As a gamer, I appreciate the included discrete GPU in a laptop that looks like it’s all business. Granted, the NVIDIA MX130 cannot compare to even a GTX 1050. The Flex 14 has an awesome mix of pleasure and performance in a fairly lightweight package for a 14″ laptop. For comparison, my Razer Blade Stealth 2017 weighs 2.93 lbs. For less than one more pound you get a larger display and a discrete GPU with the Flex 14. I’d also point out the keyboard on the Flex 14 is more comfortable to me than the Stealth. In favor of the Stealth, however, is it’s eGPU support. The Flex 14 lacks Thunderbolt 3.
Day to day performance is excellent. I rarely heard the fans spinning while I worked indoors through Microsoft Office and Chrome. Students and professionals can check the box on performance. But anyone seeking to leverage the dedicated GPU will need to research cautiously. The MX130 is not meant to crush Kingdom Come: Deliverance or Doom. As you’ll read below, the MX130 is good enough to comfortably play games from the last generation, such as Dark Souls II. But up against newer games, like late 2017’s Vermintide 2, the game was only playable at low settings.
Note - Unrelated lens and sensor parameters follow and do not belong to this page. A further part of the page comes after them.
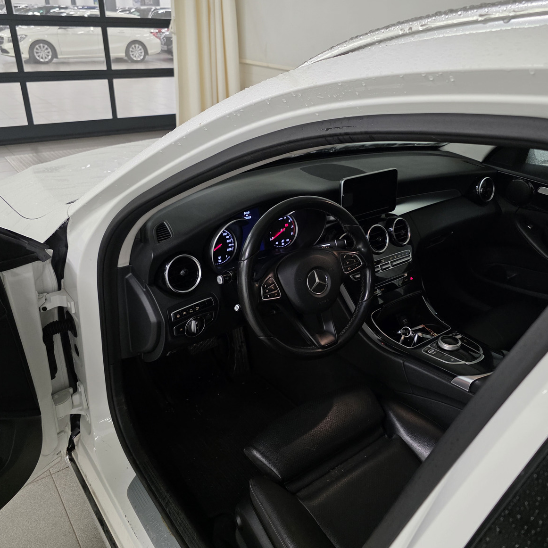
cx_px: 289
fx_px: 501
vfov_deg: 57.3
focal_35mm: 28
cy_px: 267
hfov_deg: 57.3
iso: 320
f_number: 1.7
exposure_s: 1/100
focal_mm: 6.3
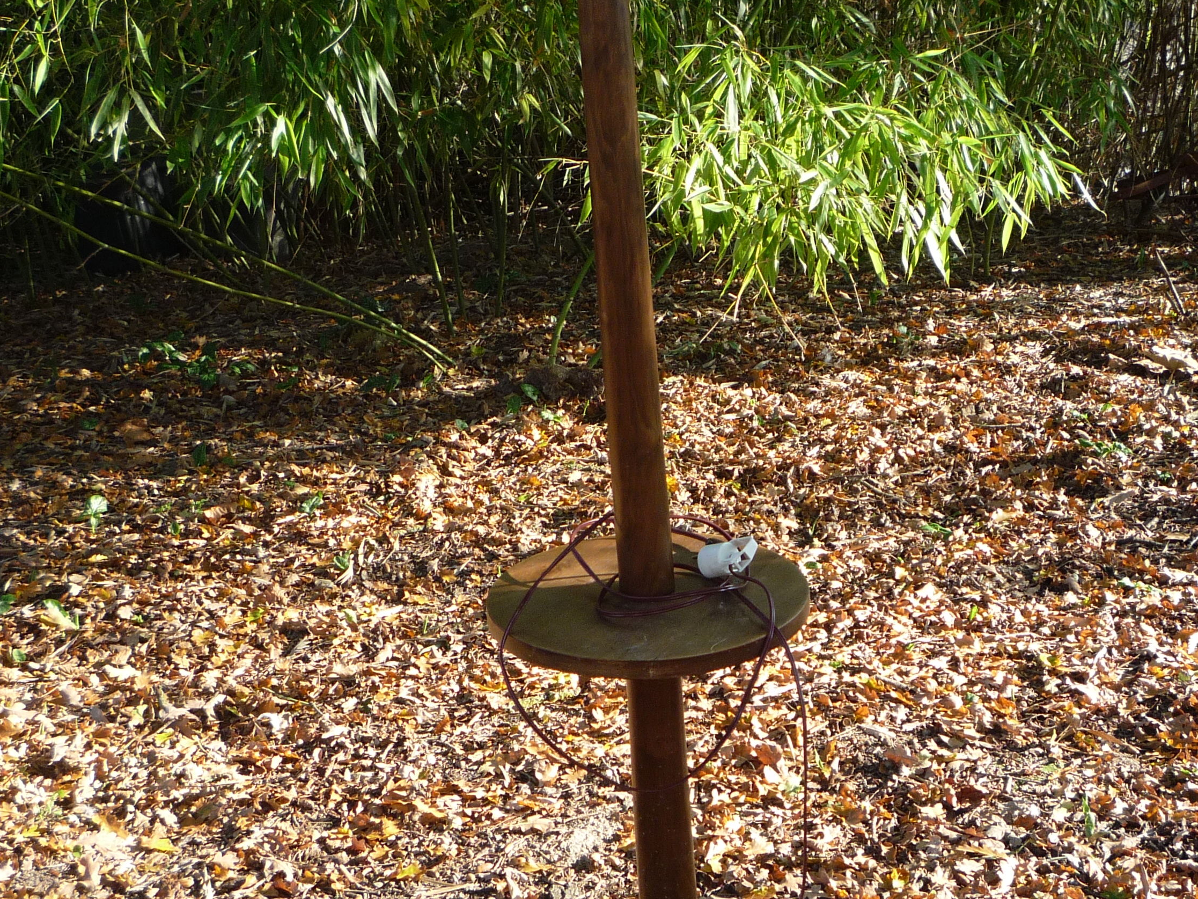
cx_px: 641
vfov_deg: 29.6
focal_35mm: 49
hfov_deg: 38.9
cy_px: 562
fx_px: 1696
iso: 100
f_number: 3.5
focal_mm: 5.2
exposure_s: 1/100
- Dark Souls II: 1080p, high settings -> 28-30 FPS consistently
- Vermintide 2: 1080p, low settings -> 28 – 42 FPS
Finally, battery life is really great when you’re not gaming. I was able to get 8-9 hours with the battery mode set to best battery life. In just 15 minutes you can charge the laptop to gain 2 hours of life. That’s rad!
Who is this For?
The Flex 14 can tackle just about anything the average consumer would throw at it. From Microsoft Office to light gaming – big thumbs up to Lenovo for this one. Just know you’re limited to the GPU you’re getting here and can’t connect an eGPU.